▸ TAREA:
¿Qué documental de Patricio Guzmán se menciona en la sección del texto?

Sentí toda esa primera parte como un largo poema, en donde cierta situación dramática inicial –un avión secuestrado y después abandonado en un desierto, cuyos tripulantes son, como en un chiste involuntario, de distintas profesiones y países-, permite que los personajes entren en una situación introspectiva y densa, en donde el deseo de sobrevivir alegoriza con mayor intensidad lo que vivimos día tras día, transitando el otro desierto, que es el desierto de nuestra vida.
Creo que uno de los temas fundamentales de tu texto es el miedo: miedo a sobrevivir, pero también, miedo al otro con quien uno se encuentra, miedo a dejarle entrar demasiado en la trama profunda de nuestra vida.
Pensé en los viajes de Julio Verne, en donde el tiempo y el clima a veces se vuelven los personajes principales, y también, en Mi Julio Verne, un documental de Patricio Guzmán. Y mientras recordaba eso, también recordé tu fruición por viajar, que han permitido que describas con tanta precisión costumbres y gente que yo no imaginaba, y evoqué esa frase de san Pablo que dice que los seres humanos, por serlo, nacemos desgarrados, y por eso nos volvemos obligados una y otra vez a volver a nacer, lo que para ti es, muchas veces, volver a viajar.
Me impresionó esa crueldad, pero no me asustó, pues entendí que ella era otra forma de lucidez, y que a veces la lucidez puede ser una forma de amor.
El deseo de sobrevivir, que liga la historia pequeña de los sobrevivientes del avión con la gran historia de un mundo que se transforma, y que es revelado en las siguientes tres partes, adquiere, en esa primera parte, el rostro de un cruel enfrentamiento de cada personaje con su fragilidad.

▸ EXTRACTOS DE ENTRADAS:
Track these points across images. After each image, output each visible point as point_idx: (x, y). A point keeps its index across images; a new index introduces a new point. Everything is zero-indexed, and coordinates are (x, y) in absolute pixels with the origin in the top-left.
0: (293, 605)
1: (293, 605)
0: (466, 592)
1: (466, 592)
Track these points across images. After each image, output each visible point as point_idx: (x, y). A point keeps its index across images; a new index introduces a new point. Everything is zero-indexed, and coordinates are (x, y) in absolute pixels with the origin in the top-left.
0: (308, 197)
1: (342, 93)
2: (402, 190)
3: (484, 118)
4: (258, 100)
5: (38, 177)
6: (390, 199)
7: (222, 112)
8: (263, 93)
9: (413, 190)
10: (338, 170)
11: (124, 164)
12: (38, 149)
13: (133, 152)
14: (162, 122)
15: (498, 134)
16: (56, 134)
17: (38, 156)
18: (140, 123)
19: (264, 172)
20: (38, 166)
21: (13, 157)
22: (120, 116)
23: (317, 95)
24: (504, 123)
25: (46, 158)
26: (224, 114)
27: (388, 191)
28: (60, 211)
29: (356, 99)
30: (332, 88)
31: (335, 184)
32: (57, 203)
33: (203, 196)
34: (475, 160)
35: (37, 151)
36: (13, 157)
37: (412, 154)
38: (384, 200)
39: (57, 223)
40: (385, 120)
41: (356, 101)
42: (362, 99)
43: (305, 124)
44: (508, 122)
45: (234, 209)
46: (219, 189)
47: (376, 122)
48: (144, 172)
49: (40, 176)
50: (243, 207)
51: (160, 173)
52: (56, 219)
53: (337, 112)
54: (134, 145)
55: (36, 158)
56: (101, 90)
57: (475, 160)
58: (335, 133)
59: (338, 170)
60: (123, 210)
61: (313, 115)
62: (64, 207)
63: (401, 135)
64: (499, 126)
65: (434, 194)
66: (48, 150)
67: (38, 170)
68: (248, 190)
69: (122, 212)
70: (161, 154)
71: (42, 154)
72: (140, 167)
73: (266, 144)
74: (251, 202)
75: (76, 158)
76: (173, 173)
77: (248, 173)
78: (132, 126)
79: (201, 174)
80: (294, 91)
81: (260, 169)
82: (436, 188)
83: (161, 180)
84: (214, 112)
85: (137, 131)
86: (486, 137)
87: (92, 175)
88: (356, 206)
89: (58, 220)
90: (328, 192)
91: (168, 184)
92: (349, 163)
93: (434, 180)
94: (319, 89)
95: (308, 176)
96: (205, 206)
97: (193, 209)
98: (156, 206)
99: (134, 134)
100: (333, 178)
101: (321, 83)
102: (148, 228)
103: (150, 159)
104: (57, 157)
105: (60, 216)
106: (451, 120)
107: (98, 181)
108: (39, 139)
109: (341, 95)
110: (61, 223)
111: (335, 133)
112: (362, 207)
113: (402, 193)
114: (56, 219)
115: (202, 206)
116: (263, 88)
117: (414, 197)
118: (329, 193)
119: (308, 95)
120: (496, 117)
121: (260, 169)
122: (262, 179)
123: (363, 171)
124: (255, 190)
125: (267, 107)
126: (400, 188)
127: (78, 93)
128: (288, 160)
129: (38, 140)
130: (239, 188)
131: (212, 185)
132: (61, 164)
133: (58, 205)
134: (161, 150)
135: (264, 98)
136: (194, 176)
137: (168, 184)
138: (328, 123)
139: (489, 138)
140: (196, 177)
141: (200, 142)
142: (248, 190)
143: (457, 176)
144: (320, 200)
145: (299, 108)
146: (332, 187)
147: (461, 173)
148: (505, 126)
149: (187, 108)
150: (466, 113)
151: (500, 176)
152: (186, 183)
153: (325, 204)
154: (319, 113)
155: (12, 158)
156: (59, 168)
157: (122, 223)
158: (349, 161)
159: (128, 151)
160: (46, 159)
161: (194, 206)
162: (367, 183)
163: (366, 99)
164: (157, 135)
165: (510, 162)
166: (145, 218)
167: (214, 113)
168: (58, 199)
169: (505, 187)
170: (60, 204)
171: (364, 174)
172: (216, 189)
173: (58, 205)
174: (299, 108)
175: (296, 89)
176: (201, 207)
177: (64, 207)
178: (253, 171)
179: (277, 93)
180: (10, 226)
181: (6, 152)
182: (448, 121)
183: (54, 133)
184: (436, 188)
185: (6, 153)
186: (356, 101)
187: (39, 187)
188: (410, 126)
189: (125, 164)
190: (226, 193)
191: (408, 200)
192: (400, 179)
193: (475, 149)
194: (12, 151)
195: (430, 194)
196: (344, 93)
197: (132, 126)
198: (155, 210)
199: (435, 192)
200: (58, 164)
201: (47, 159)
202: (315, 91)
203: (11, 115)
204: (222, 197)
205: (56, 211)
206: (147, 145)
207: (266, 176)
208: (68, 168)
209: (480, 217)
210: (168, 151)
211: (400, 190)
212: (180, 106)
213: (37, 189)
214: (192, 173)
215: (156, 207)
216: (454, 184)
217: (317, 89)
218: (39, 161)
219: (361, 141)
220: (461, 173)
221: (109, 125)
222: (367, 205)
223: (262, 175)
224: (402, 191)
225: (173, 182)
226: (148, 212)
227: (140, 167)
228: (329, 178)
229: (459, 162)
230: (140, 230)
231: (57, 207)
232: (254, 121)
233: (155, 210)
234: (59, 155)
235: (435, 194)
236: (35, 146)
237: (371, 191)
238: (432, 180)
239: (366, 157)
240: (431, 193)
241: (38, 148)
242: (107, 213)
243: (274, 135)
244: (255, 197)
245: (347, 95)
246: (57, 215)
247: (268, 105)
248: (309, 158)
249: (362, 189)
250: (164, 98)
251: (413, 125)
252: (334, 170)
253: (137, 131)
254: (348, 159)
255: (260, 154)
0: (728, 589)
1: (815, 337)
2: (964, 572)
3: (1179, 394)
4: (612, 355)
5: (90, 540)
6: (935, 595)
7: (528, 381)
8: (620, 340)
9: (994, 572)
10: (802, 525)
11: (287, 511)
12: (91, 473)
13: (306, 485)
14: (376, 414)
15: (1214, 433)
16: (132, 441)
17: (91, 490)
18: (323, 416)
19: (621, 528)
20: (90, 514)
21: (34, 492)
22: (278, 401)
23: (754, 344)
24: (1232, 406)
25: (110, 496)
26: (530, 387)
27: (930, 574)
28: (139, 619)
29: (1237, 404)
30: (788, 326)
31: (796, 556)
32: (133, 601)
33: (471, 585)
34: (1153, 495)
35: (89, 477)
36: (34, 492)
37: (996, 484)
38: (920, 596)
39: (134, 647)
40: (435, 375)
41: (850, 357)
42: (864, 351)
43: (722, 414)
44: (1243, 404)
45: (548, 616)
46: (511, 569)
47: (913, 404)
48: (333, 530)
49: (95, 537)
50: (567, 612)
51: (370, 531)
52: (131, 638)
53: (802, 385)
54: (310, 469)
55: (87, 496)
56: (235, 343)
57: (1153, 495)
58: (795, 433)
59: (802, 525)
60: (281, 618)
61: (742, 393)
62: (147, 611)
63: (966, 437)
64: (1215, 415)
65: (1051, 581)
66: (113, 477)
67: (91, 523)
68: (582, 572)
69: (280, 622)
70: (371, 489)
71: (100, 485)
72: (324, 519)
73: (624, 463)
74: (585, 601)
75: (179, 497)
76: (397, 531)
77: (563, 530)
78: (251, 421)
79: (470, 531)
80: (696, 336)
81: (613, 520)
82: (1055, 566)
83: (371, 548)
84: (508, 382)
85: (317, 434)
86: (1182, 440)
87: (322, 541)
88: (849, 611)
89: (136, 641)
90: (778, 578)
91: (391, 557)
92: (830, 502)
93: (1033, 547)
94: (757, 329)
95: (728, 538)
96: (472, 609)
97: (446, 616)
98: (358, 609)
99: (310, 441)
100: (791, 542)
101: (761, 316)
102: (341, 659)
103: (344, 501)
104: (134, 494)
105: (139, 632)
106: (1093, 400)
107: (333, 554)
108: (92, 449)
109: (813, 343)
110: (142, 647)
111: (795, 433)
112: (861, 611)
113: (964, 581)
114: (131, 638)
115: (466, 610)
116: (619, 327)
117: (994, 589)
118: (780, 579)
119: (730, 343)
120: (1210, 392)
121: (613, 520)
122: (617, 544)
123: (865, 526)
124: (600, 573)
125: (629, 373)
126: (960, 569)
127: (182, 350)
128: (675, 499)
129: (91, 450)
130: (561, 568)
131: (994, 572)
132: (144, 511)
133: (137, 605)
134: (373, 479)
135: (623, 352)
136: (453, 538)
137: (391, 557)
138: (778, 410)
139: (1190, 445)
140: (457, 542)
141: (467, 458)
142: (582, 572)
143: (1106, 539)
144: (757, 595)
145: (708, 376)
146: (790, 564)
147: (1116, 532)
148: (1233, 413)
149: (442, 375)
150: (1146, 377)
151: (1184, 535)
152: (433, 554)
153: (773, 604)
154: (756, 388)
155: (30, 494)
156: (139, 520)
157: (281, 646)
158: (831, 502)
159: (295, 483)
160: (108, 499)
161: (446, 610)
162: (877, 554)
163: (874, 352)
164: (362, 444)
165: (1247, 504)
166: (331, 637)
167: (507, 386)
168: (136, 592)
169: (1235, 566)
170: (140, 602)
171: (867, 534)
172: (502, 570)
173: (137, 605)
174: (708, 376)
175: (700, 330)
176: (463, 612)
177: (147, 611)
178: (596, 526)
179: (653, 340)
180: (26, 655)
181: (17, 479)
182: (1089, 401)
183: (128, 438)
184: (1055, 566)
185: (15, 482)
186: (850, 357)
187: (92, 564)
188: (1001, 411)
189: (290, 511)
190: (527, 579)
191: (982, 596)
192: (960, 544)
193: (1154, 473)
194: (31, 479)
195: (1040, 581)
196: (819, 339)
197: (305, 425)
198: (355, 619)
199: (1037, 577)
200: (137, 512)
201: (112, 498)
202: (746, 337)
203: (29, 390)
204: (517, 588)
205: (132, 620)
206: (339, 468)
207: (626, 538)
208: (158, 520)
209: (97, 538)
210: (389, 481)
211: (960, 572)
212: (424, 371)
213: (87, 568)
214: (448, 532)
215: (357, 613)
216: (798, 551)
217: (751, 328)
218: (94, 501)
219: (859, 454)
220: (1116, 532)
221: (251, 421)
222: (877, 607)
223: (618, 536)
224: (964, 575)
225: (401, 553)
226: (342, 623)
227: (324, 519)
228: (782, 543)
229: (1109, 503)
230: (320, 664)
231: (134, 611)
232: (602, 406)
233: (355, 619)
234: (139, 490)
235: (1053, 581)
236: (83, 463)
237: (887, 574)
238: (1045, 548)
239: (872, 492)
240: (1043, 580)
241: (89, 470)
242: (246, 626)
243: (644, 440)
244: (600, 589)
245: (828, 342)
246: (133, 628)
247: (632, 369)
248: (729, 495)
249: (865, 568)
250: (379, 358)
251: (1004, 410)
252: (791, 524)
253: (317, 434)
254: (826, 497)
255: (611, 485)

▸ RESPUESTA:
Mi Julio Verne.